-- EXCERPT PROVIDED --

Observe that points close together in the input domain of $x$ are strongly correlated ($y_1$ is close to $y_2$), while points further away from eachother are almost independent. This is because these marginals come from a Gaussian process with as prior the exponentiated quadratic covariance which adds prior information that points close to eachother in the input space $X$ must be close to eachother in the output space $y$.

In [7]:

Gaussian processes for regression

Since Gaussian processes model distributions over functions we can use them to build regression models. We can treat the Gaussian process as a prior defined by the kernel function and create a posterior distribution given some data. This posterior distribution can then be used to predict the expected value and probability of the output variable $\mathbf{y}$ given input variables $X$.

-- SUPPLIED RECORDS --

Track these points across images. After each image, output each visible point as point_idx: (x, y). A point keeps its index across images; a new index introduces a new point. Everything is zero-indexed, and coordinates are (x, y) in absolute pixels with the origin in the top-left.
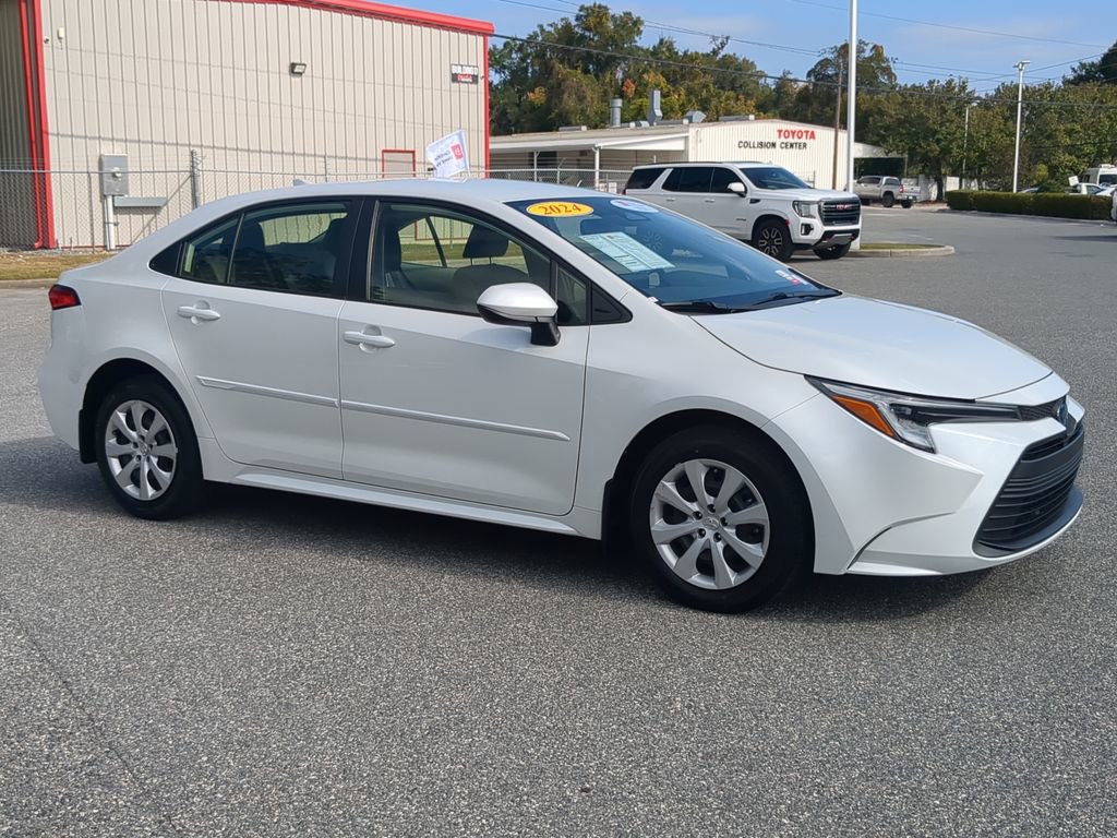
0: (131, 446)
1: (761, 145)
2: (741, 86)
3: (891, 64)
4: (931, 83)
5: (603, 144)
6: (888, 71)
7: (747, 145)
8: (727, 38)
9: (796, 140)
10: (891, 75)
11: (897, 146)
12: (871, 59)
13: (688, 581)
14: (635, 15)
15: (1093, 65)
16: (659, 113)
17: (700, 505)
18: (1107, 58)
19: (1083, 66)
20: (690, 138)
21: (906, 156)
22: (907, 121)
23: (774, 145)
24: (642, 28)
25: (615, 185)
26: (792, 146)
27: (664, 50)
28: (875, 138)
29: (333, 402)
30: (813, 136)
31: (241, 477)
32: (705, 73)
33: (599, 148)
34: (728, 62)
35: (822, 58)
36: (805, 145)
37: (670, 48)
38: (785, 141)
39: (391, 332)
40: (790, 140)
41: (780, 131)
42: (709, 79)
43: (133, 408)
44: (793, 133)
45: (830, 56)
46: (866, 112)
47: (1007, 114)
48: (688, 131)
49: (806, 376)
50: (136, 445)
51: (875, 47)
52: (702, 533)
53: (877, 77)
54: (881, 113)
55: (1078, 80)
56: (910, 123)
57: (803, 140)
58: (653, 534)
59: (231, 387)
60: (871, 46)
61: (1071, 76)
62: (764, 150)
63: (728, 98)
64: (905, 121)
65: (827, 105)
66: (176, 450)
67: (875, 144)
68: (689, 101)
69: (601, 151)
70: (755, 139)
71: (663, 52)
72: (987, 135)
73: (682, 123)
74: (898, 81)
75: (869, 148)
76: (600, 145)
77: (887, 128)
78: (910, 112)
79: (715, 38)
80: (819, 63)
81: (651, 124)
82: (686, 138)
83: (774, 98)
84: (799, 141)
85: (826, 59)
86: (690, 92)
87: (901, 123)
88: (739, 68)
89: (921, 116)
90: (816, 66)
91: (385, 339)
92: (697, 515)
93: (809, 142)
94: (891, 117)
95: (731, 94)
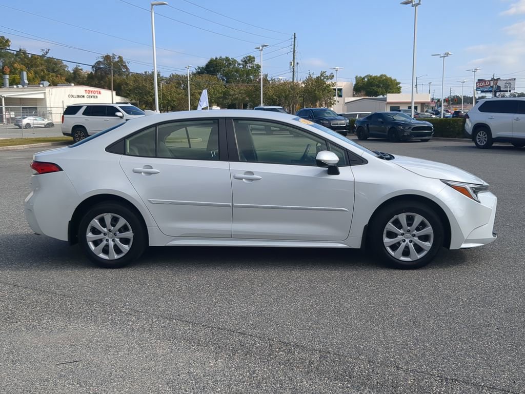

...

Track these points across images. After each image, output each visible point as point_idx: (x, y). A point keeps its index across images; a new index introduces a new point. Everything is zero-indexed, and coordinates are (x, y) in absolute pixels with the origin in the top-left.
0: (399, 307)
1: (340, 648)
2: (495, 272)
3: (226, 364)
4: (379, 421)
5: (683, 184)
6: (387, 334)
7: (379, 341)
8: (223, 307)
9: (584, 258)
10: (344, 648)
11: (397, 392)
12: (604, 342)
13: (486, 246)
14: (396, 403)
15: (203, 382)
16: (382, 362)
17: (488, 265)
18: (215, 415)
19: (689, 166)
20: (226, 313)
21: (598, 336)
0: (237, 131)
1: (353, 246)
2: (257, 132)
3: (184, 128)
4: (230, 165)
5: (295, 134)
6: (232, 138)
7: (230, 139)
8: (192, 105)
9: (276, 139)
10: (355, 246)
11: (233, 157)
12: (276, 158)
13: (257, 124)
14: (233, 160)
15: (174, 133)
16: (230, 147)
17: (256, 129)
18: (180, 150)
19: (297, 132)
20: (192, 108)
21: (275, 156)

-- EXPLORE THE MATERIAL --
a) Answer these questions from the Gaussian process excerpt, one per line:
(i) Which covariance serves as the prior of the Gaussian process?
(ii) How are points that lie further apart in the input domain described?
(iii) What can the posterior distribution be used to predict?
b) In the Gaussian process excerpt, repeat word for word the passage starting with "Observe that points" and going on through "output space $y$.".
c) For each statement, say whether the Gaussian process excerpt supports it, and quote the words that decide it:
(i) The Gaussian process can be treated as a prior defined by the kernel function.
(ii) Points close together in the input domain are nearly independent.
(iii) Gaussian processes can be used to build regression models because they model distributions over functions.

-- RESULTS IN ORDER --
a)
(i) The exponentiated quadratic covariance.
(ii) They are almost independent.
(iii) The expected value and probability of the output variable given the input variables.

b)
Observe that points close together in the input domain of $x$ are strongly correlated ($y_1$ is close to $y_2$), while points further away from eachother are almost independent. This is because these marginals come from a Gaussian process with as prior the exponentiated quadratic covariance which adds prior information that points close to eachother in the input space $X$ must be close to eachother in the output space $y$.

c)
(i) Yes: "We can treat the Gaussian process as a prior defined by the kernel function"
(ii) No: "points close together in the input domain of $x$ are strongly correlated"
(iii) Yes: "Since Gaussian processes model distributions over functions we can use them to build regression models"